Dès 1579 en effet, l’ensemble des locaux est ravagé par une crue spectaculaire de la Bièvre. Le sort s’acharnerait-il ? Nicolas Houel doit entreprendre de tout reconstruire sur sa fortune personnelle. Son rêve est si cher à son cœur qu’il décide de le mettre par écrit et en images, à travers des sonnets de sa main et des dessins d’artistes dans une série intitulée « Procession de Louise de Lorraine », datée de 1584 (conservée à la BNF). Treize dessins nous permettent d’imaginer la maison de charité idéale pensée par Nicolas Houel - par rapport à la réalité qu’elle devait être - avec son hôpital, sa maison d’enseignement, son grand jardin d’apothicaire et sa belle chapelle, représentée dans le dernier dessin, comme l’aboutissement de la procession, et de son rêve.

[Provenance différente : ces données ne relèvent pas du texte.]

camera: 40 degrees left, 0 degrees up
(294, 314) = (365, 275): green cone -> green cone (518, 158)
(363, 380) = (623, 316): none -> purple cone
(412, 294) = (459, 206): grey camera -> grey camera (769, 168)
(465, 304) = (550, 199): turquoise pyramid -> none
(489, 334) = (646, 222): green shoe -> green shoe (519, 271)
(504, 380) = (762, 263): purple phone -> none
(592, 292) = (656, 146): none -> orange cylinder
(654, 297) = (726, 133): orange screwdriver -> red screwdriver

Dédiée à la reine de France, cette série illustrée est un hommage non dissimulé à la famille royale, dont notre apothicaire espère le soutien moral et financier.

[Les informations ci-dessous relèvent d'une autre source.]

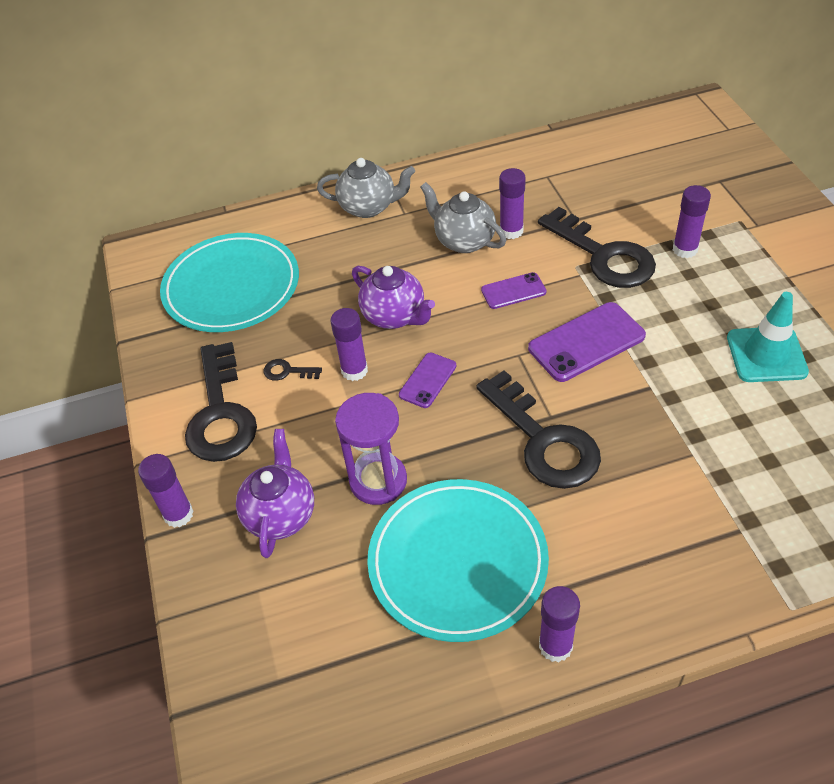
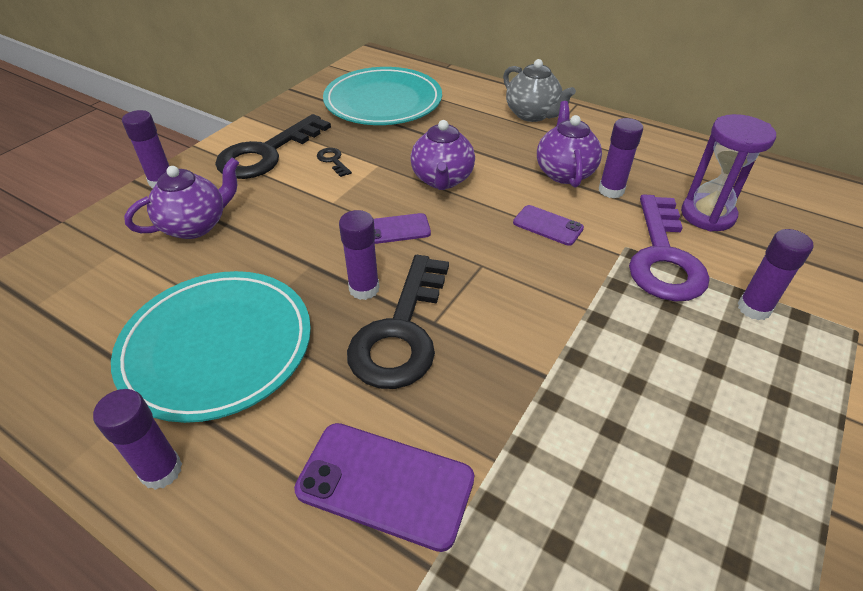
camera: 45 degrees right, 5 degrees down
(354, 370) = (366, 189): purple glue stick -> purple glue stick (364, 289)
(378, 481) = (268, 256): purple hourglass -> purple hourglass (707, 215)
(464, 241) = (564, 172): grey teapot -> purple teapot
(586, 342) = (547, 300): purple phone -> purple phone (385, 484)
(603, 255) = (663, 257): black key -> purple key
(766, 355) = (707, 456): turquoise traffic cone -> none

Le dessin représentant le jardin des simples nous prouve que Nicolas Houel avait des connaissances précises des jardins botaniques inventés par les Italiens à Padoue et à Pise, dès 1545, suivis par ceux de Florence, en 1554, et de Bologne, en 1567 ; les premiers du genre avec un agencement aux formes symétriques et géométriques qui permettait un classement par type de plantes.
Un médicament contre la peste.
Mais qui était donc véritablement Nicolas Houel, cet apothicaire érudit, qui nous apparaît intéressé par les arts et les lettres, proches des plus grands artistes et intellectuels de son époque ? Poète à ses heures, on sait aussi qu’il réalisa une série de sonnets offerts à Catherine de Médicis, dont il commanda les illustrations à l’un des artistes les plus en vue à la cour de France, le peintre Antoine Caron. Cette série intitulée « L’Histoire de la Reine Artémise » est aujourd’hui célèbre pour avoir donné lieu à l’un des plus beaux cycles de tapisseries tissées par les manufactures royales au début du XVIIe siècle (la tenture d’Artémise est aujourd’hui conservée au Mobilier National et au musée du Louvre). Philanthrope et courtisan, Nicolas Houel avait donc ses entrées dans les milieux intellectuels à la mode et était l’ami proche du sculpteur des tombeaux de la famille royale, le grand Germain Pilon (on sait notamment qu’il fut le témoin de son mariage). Malheureusement, nous ne connaissons que peu de choses sur son enfance et sur son officine parisienne.
Fatigué par tant d’efforts, il meurt en 1587, son projet à peine achevé. La maison de la Charité chrétienne sera ensuite dirigée par un certain Audens (qui épousera par la même occasion sa veuve), puis finira par être dévolue au service de santé des armées (de fait, elle devient la première maison d’accueil des invalides de l’armée). Il ne reste plus rien des bâtiments du Faubourg Saint-Marcel, mais le jardin des simples de la maison de la charité chrétienne sera transféré et agrandi sur le terrain dit des Vieux Fossés, le long de la rue de l’Arbalète, acquis par la communauté des apothicaires-épiciers en 1624. C’est en ces lieux que seront plus tard hébergés le Collège et l’École de pharmacie. Non loin, en 1635, c’est au tour du jardin royal des plantes médicinales de voir le jour. La mode des jardins botaniques était bel et bien lancée dans toute l’Europe !
Contemporain d’André Vésale (1514-1564) et d’Ambroise Paré (1509-1590), Nicolas Houel partagea avec eux le goût des sciences et de l’innovation. Comme eux, il incarna son siècle par sa curiosité encyclopédique et ses travaux d’écriture. En 1573, il publia deux ouvrages qui firent date, le « Traité de la Peste » et le « Traité de la Thériaque et Mithridate ». Dans le premier, il préconise de prendre un médicament contre la peste qu’il appelle l’électuaire de l’œuf, utilisé notamment par l’empereur Maximilien, et grâce auquel il put guérir, apprend-on, plus de 1 500 personnes, en 1562, alors que la peste décimait toute la population parisienne. Une rue de Paris porte aujourd’hui son nom. Et plusieurs œuvres d’art l’évoquent. Il aurait probablement aimé que l’on se souvienne de lui ainsi.